● Page extract
* * *
Looks like the mappers in Chiang Mai are other holiday-makers rather than locals, judging by the not-very-Thai-sounding user names in this top mappers display.

flickr

(ITO OSM Mapper view ranking top mappers in Chiang Mai based on last touched objects)

Whoever it was, they’ve done a great job. I’m using the MapsWithMe app to view all of this without roaming charges. I can watch where the tuk tuk is driving in great detail.

I was also watching where speedboats were taking us on snorkelling trips to various islands in Krabi. This seemed to reveal a few missing islands actually. On investigation I see a bunch of islands which have ended up without a natural=coastline way. Instead they have natural=wood turning them green on the map. e.g. look at this bunch. I added a missing little one here. Harry’s island. I’ve put the coastline tag on it so that one will show up on MapsWithMe. So seems like there’s some tag fiddling fix-up reconciliation needed on lots of islands. I reconciled things on Ko Ma Phai (“Bamboo Island”) by removing the wood tag, since the whole island is not covered in wood. For starters it has a BIG beach with coral on it.

bamboo island beach on flickr

mmmmm beach.

It’s pretty tough having to survey these things. While I work my ass off on these troubling issues, my mapping friends back in London are busy…

Kicking off the London mapping season TONIGHT! Matt’s organising a walking talking mapping tour. Great for new people who want to learn more about how OpenStreetMap works, so if that appeals to you, or if you know anyone, please let them know.
* * *
(Multi-view geometry data)
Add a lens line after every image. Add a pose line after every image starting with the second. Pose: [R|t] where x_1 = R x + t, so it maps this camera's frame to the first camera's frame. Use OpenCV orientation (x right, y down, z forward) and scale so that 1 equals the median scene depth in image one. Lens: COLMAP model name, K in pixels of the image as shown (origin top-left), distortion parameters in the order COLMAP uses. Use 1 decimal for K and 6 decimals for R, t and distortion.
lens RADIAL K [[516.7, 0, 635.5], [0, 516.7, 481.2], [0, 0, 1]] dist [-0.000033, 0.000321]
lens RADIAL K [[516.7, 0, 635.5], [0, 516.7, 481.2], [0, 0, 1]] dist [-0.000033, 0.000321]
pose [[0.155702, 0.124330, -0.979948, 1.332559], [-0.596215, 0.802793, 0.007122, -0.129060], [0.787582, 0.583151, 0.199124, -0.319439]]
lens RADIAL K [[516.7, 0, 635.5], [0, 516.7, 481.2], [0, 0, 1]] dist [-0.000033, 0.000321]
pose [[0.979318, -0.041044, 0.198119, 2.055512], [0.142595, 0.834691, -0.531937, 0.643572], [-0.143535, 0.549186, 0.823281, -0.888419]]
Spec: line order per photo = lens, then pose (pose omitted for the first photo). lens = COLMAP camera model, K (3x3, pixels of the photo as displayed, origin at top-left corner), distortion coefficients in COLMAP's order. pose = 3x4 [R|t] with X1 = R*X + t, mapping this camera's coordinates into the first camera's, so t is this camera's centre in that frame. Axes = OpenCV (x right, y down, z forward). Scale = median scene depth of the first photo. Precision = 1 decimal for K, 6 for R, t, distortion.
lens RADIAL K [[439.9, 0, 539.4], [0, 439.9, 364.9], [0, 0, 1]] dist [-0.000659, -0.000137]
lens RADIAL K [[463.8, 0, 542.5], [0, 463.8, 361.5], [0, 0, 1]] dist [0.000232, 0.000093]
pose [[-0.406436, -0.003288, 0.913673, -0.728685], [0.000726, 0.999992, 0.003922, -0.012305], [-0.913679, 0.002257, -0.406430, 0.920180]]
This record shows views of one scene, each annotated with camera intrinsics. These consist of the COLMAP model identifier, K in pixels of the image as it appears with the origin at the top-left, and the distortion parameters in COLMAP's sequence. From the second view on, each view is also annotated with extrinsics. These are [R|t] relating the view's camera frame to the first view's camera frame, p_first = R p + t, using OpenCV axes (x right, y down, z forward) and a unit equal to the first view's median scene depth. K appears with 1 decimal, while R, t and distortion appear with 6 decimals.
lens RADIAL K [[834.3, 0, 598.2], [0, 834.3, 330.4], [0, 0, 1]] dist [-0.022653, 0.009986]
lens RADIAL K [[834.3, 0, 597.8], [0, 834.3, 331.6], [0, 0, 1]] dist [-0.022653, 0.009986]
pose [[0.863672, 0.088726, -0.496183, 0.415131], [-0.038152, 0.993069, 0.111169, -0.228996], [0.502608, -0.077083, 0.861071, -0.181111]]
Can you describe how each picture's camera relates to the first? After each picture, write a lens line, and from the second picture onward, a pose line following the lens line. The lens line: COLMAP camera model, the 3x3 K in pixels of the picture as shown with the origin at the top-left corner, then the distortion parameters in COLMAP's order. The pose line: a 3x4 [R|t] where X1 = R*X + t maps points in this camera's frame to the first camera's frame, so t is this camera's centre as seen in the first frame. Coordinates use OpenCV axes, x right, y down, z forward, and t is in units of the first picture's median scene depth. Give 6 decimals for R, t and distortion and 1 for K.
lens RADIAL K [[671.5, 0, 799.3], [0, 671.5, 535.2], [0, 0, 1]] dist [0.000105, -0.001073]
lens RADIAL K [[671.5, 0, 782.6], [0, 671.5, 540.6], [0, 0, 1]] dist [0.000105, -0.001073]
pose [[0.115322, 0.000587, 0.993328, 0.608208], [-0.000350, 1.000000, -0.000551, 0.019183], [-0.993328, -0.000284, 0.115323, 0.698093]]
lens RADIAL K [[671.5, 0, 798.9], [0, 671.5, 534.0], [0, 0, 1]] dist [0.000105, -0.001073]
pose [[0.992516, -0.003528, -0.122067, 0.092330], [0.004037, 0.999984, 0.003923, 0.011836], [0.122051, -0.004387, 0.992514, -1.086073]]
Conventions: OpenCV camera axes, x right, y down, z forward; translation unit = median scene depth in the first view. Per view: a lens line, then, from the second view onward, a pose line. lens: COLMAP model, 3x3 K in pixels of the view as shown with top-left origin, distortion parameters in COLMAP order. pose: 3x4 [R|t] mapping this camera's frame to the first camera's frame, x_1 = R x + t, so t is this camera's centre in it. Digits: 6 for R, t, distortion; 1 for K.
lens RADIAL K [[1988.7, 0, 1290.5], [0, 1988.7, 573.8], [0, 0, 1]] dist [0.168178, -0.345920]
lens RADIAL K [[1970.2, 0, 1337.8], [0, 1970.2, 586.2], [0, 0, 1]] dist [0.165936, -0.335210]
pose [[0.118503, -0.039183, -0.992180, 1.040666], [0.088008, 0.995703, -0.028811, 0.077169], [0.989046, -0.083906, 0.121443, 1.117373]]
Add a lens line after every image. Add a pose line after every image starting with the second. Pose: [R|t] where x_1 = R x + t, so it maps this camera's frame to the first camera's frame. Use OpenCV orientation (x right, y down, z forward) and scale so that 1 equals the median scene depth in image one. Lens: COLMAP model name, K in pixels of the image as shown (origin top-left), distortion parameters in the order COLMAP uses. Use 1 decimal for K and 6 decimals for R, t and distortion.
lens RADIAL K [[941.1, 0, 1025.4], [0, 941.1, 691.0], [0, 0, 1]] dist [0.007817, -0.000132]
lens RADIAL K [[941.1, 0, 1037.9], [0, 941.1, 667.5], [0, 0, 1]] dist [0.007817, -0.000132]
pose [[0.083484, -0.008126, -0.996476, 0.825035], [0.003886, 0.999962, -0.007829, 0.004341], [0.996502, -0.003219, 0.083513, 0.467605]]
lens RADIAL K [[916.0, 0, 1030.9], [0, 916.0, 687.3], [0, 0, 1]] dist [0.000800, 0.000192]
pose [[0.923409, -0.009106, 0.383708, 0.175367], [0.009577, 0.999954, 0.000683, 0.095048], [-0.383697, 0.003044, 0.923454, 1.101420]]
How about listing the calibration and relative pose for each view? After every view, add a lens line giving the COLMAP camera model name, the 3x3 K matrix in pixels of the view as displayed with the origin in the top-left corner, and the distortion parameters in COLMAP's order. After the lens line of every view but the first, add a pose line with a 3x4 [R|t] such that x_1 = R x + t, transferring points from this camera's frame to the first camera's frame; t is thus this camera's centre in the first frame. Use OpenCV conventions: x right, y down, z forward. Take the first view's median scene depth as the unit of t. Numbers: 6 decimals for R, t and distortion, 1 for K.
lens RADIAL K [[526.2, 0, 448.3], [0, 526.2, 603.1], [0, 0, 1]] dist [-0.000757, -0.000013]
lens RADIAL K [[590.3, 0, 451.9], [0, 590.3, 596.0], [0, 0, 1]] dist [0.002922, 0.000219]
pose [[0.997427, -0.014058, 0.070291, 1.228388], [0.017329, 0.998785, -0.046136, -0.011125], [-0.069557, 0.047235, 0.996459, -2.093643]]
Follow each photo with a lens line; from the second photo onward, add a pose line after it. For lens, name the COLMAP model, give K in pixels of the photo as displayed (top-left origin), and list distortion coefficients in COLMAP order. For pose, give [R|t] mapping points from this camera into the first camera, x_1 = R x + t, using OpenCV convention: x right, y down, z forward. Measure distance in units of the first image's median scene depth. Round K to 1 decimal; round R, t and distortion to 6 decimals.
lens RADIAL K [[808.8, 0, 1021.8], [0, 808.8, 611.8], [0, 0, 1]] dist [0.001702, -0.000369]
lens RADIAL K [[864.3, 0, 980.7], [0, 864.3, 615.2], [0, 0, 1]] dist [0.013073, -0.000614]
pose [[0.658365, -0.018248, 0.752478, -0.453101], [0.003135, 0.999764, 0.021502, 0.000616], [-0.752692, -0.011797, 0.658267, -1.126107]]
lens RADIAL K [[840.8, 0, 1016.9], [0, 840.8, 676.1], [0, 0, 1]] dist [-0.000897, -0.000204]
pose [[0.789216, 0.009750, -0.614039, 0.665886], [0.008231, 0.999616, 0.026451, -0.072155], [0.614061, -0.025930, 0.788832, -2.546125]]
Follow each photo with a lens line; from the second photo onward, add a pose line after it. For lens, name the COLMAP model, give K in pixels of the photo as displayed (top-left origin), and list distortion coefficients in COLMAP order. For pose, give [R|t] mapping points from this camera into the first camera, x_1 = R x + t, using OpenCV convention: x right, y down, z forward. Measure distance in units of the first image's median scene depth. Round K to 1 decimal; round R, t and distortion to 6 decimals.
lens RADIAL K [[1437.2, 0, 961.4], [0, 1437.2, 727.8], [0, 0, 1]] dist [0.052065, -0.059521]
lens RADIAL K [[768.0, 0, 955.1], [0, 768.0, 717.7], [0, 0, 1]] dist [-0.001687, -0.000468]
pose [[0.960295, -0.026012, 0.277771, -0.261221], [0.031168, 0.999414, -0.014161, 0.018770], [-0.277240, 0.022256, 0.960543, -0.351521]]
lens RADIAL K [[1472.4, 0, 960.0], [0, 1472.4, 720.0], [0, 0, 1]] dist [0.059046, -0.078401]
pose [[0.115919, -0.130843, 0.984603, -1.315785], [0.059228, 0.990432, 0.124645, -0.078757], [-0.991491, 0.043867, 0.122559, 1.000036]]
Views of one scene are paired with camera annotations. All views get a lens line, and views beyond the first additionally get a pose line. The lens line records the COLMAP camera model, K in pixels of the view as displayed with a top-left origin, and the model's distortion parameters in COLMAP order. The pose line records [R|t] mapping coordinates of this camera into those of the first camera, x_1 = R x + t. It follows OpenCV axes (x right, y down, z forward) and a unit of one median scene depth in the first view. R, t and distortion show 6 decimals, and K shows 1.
* * *
● Work required
In the OpenStreetMap post, copy everything word for word from "mmmmm beach." down to "let them know.".

● Task output
mmmmm beach.

It’s pretty tough having to survey these things. While I work my ass off on these troubling issues, my mapping friends back in London are busy…

Kicking off the London mapping season TONIGHT! Matt’s organising a walking talking mapping tour. Great for new people who want to learn more about how OpenStreetMap works, so if that appeals to you, or if you know anyone, please let them know.